* **Was zu tun ist**
1 - Schreib aus dem Textauszug über den Neubau für Lesch Recycling die Passage von „Text: Christoph Gunßer“ bis „schrieb die Jury.“ wortgetreu ab.
2 - Welchen Preis bekamen die Architekten Schlicht und Lamprecht laut dem Textauszug über den Neubau für Lesch Recycling unlängst außerdem?
══ Ausgewählter Textauszug ══
Text: Christoph Gunßer
Wir sind doch nur Schrotthändler, da haben wir keine Chance!“, entgegneten die Bauherren, als sich die jungen Schweinfurter Architekten Stefan Schlicht und Christoph Lamprecht mit ihrem Neubau für die Firma Lesch Recycling um den städtischen Theodor-Fischer-Architekturpreis 2015 bewerben wollten. Doch die Gestalter beharrten darauf – und setzten sich gegen namhafte Konkurrenz durch. Nun kennt auch der Oberbürgermeister die kleine Firma im hintersten Winkel des Hafens, und bei Schlicht und Lamprecht häufen sich die Anfragen. Unlängst bekamen sie auch den BDA-Preis Bayern im Fach Gewerbebau. Das Gebäude stehe für die „poetische Verbindung von Schrott und Idyll“, schrieb die Jury.
═══
══ Rohe Datensätze ══
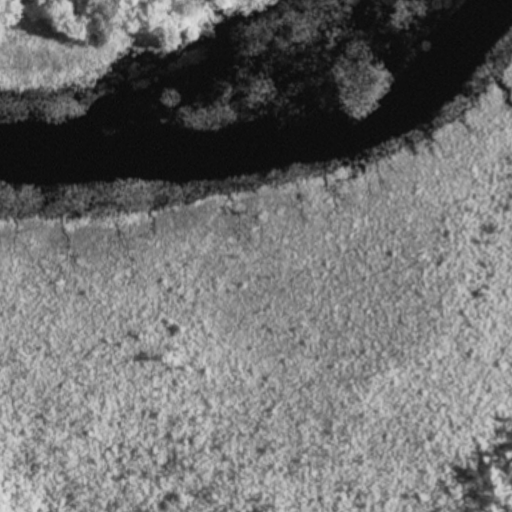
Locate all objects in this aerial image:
river: (272, 135)
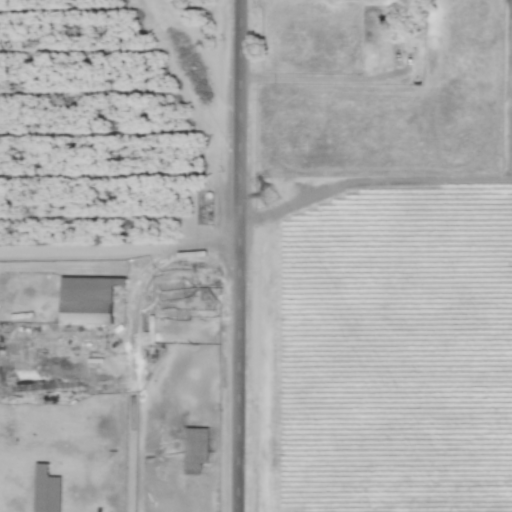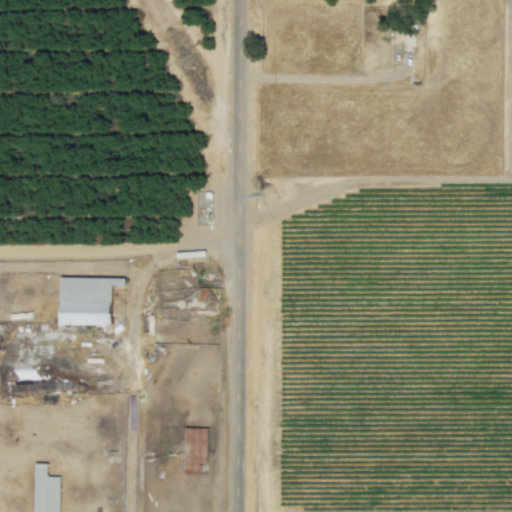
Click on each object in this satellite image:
road: (337, 77)
road: (373, 179)
power tower: (263, 193)
road: (88, 253)
road: (239, 255)
building: (87, 299)
road: (133, 338)
building: (195, 449)
building: (46, 489)
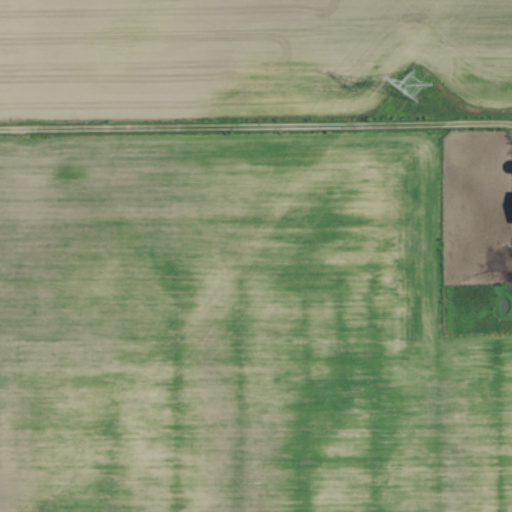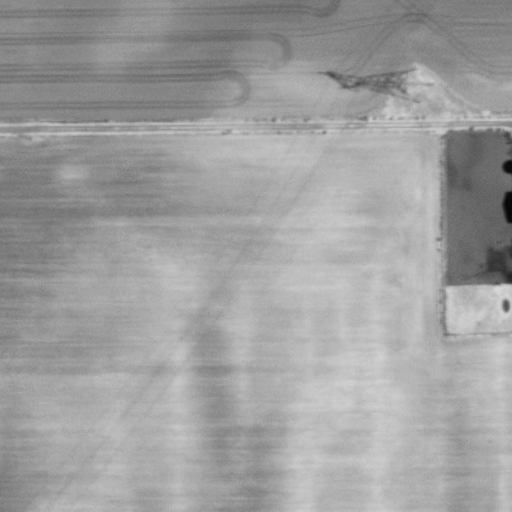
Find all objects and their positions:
power tower: (412, 86)
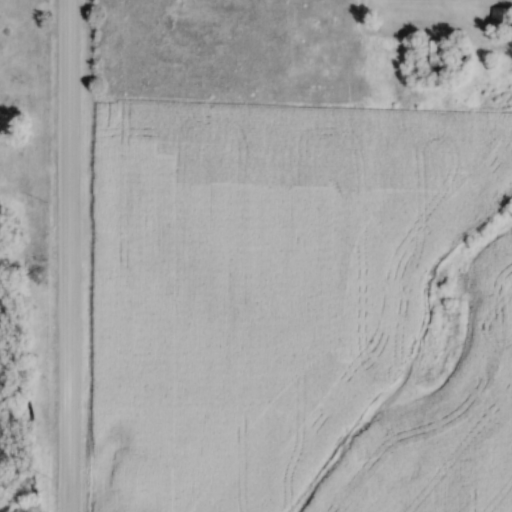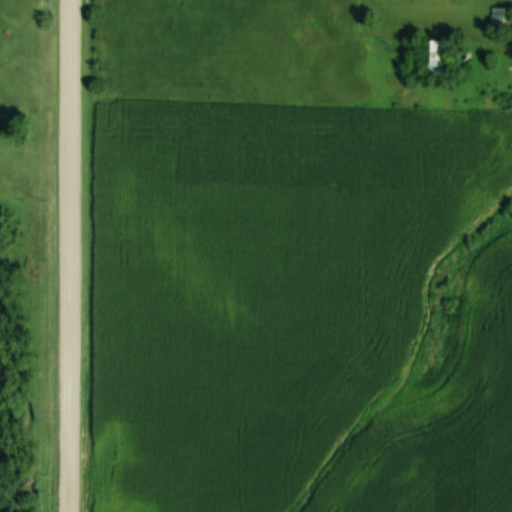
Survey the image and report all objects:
building: (501, 18)
building: (436, 57)
road: (68, 256)
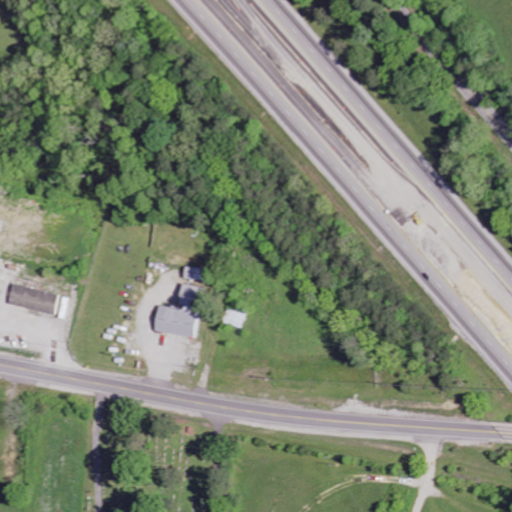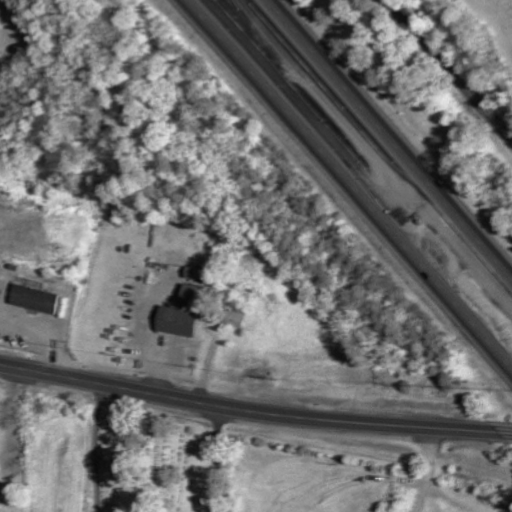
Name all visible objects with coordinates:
road: (451, 69)
road: (384, 144)
road: (355, 178)
building: (191, 273)
building: (36, 299)
building: (182, 314)
road: (247, 410)
road: (505, 431)
park: (152, 464)
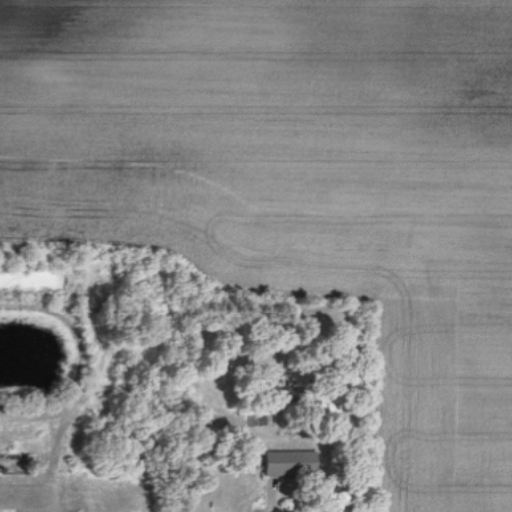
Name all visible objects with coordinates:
building: (286, 462)
road: (264, 497)
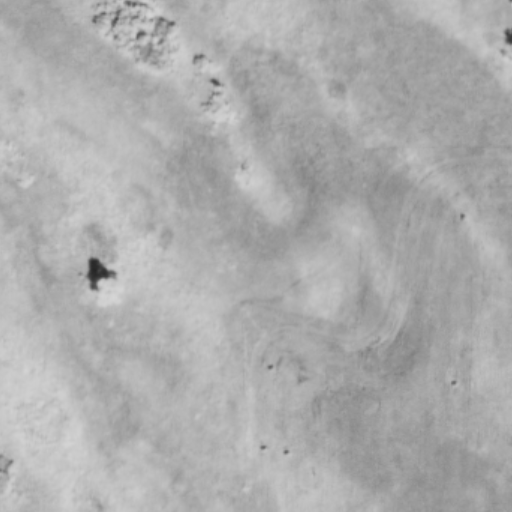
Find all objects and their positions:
quarry: (510, 6)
═══
* **Gelöste Aufgaben**
1 -
Text: Christoph Gunßer
Wir sind doch nur Schrotthändler, da haben wir keine Chance!“, entgegneten die Bauherren, als sich die jungen Schweinfurter Architekten Stefan Schlicht und Christoph Lamprecht mit ihrem Neubau für die Firma Lesch Recycling um den städtischen Theodor-Fischer-Architekturpreis 2015 bewerben wollten. Doch die Gestalter beharrten darauf – und setzten sich gegen namhafte Konkurrenz durch. Nun kennt auch der Oberbürgermeister die kleine Firma im hintersten Winkel des Hafens, und bei Schlicht und Lamprecht häufen sich die Anfragen. Unlängst bekamen sie auch den BDA-Preis Bayern im Fach Gewerbebau. Das Gebäude stehe für die „poetische Verbindung von Schrott und Idyll“, schrieb die Jury.

2 - Den BDA-Preis Bayern im Fach Gewerbebau.